What factors determine if a model or a layer behaves like a low- or high-pass filter?
waitingcheung opened this issue · 1 comments
Your paper reports that generally MSAs behave like low-pass filters (shape-biased) and Convs behave like high-pass filters (texture-biased). Recently I came across papers that report shape bias in their findings and I wonder about your thoughts on them.
Low-pass filters (shape-biased)
- MSAs (global or local)
- Large kernel Convs (ConvNext or RepLKNet)
- ResNet or DeiT trained on stylized ImageNet
- Masked Image Modeling
High-pass filters (texture-biased)
- 3x3 Convs in ResNet
These findings suggest that factors affecting the behavior can be spatial aggregation, kernel size, training data, or training procedures.
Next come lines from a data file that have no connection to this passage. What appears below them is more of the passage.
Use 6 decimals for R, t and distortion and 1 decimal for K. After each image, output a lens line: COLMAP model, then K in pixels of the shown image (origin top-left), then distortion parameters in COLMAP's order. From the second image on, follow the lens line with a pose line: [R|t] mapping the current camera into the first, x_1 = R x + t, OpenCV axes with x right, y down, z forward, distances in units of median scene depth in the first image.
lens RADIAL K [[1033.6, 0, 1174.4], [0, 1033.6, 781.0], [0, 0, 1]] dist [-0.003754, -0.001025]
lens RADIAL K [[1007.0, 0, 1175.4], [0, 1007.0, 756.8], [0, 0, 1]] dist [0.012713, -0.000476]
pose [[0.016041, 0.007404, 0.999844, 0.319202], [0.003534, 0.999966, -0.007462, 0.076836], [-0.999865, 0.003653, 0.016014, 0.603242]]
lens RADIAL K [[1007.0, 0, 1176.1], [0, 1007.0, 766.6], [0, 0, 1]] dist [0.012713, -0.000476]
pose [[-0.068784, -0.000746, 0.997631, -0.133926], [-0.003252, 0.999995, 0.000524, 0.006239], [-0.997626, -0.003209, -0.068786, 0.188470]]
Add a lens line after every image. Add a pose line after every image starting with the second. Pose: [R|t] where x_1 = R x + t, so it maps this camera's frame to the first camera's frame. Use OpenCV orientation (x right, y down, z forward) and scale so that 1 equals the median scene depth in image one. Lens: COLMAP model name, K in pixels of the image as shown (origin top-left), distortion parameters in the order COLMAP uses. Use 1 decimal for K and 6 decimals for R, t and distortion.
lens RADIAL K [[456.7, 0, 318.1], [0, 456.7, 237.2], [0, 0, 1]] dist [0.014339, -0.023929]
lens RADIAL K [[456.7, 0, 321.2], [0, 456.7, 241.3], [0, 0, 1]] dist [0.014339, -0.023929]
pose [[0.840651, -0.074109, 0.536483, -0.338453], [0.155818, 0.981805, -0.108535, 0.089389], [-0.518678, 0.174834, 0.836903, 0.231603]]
It seems that only 3x3 Convs behave like high-pass filters or I may be missing something. In your another thread you mentioned that group size also makes a difference. I wonder how ResNet and ResNeXt differ and I suppose ResNeXt is also texture-biased.
I will appreciate your insights on what factors determine if a model or a layer behaves like a low- or high-pass filter.
Hi @waitingcheung,
The question you pointed out is certainly interesting and important. However, unfortunately, it is difficult to answer in one word. I believe spatial aggregation, depthwise separable operations, large kernel size, shape-biased training datasets all increase the shape-biases of neural nets. I also would expect vanilla CNNs/ViTs to be one of the most texture/shape-biased models. Thus, we can spectralize the shape-biases of vanilla CNNs, hybrid models, and vanilla ViTs (instead of dichotomizing them).